President Donald Trump remained defiant on Friday about his Mexico wall and said he was prepared to keep the US government shut down for as long as it takes — months or even years — to force Congress to provide the billions of dollars to build it.
“This is national security we’re talking about. We’re not playing games,” Trump said following another round of talks at the White House with Democratic leaders on ending the two-week impasse which has shut about 25 percent of the government.
“The southern border is a dangerous, horrible disaster,” he said, decrying illegal immigration, drug smuggling and human trafficking.
“We have to get a structure built,” Trump said, calling on Congress to approve his $5.6 billion request for a “major powerful barrier” made of concrete or steel.
Trump also claimed that some previous US presidents had told him they should have built a wall. None of Trump’s predecessors has ever publicly advocated such a thing.
Describing the situation as a “national emergency,” Trump said he was looking into ways to get a wall built without congressional approval. “I may do it,” he said. “I am allowed to do that.”
Chuck Schumer, the Senate minority leader, said Democrats had urged Trump during what he called a “sometimes contentious” meeting to reopen the federal government, which has been partially shut down since December 22 leaving 800,000 employees furloughed or working without pay.
A handful of those employees held a roadside protest in Maryland on Friday, saying they want to get back to work, WTOP radio reported.
“We told the president we needed the government open,” Schumer said. “He resisted. In fact, he said he’d keep the government closed for a very long period of time. Months or even years.”
Asked by reporters whether this was true, Trump said it was although he added that he hoped the shutdown “doesn’t go on even beyond a few more days.”
“I will do whatever we have to do,” Trump said. “If we have to stay out for a very long period of time we will do that.”
Trump said a bipartisan group including Vice President Mike Pence would meet over the weekend to try to reach an agreement.

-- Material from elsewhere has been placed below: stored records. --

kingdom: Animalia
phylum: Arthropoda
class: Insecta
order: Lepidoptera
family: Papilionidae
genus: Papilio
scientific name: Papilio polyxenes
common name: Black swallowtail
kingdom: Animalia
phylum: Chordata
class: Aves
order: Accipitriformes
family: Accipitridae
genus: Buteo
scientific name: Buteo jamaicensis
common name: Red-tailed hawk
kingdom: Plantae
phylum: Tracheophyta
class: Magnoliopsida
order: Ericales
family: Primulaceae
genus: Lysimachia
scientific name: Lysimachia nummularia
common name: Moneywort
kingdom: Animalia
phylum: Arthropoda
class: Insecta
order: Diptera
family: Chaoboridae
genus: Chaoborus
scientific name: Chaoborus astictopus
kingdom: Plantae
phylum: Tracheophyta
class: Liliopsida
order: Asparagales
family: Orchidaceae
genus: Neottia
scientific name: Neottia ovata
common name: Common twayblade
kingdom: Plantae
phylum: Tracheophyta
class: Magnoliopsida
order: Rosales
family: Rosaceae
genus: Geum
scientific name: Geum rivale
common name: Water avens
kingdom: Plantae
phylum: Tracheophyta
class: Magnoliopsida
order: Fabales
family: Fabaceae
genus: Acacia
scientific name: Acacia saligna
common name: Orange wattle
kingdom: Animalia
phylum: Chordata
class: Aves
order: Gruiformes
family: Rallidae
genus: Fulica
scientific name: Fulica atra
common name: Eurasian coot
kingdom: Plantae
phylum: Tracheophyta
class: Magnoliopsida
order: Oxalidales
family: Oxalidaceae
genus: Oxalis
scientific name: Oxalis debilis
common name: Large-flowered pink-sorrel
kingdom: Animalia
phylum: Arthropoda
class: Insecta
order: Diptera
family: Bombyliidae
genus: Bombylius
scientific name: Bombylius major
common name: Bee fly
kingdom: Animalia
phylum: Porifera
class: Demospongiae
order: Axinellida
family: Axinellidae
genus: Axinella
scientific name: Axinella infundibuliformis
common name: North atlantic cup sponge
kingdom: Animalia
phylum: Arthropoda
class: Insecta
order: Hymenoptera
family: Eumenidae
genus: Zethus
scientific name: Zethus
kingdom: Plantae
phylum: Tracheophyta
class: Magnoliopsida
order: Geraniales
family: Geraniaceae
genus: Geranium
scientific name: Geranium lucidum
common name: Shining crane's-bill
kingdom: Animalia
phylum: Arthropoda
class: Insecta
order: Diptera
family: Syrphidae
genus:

“Our aim will be to find a solution, not just simply to end the government shutdown, to provide funding to end the crisis at our southern border, to achieve real border security and to build a wall on our southern border,” Pence said.
A quick end to the stalemate does not appear to be in sight, however, as Democrats, who now control the House of Representatives, seem in no mood to make concessions.
“We are committed to keeping our borders safe,” Nancy Pelosi, who took over as speaker of the House on Thursday, told reporters following the meeting with the president.
But, Pelosi added, “we recognize on the Democratic side that we really cannot resolve this until we open up government.
“And we made that very clear to the president,” she said. “Services are being withheld from the American people. Paychecks are being withheld.”
Both Democrats and Republicans have attempted to pin the blame for the shutdown on the other side and Pelosi has ruled out funding for a border wall she has described as an “immorality.”
Shortly after the new Congress was sworn in on Thursday, the House approved legislation to fund homeland security operations until February 8 and several other agencies through September — but no money for a wall.
Trump has said he would veto any bill that does not include funding for the barrier and the Republican-run Senate has said it would not consider anything that does not pass muster with the president.
The fight over the wall is setting the stage for what could be a tumultuous final two years in office for Trump faced with a hostile Democratic-controlled House equipped with investigative powers.
Some newly seated Democrats have even called for impeachment proceedings against the Republican president although Pelosi has distanced herself from those appeals for the time being.
“We talked about (impeachment) today,” Trump said. “Nancy said ‘We’re not looking to impeach you.’”
Trump also sought to defend his record saying “you don’t impeach people when they’re doing a good job.”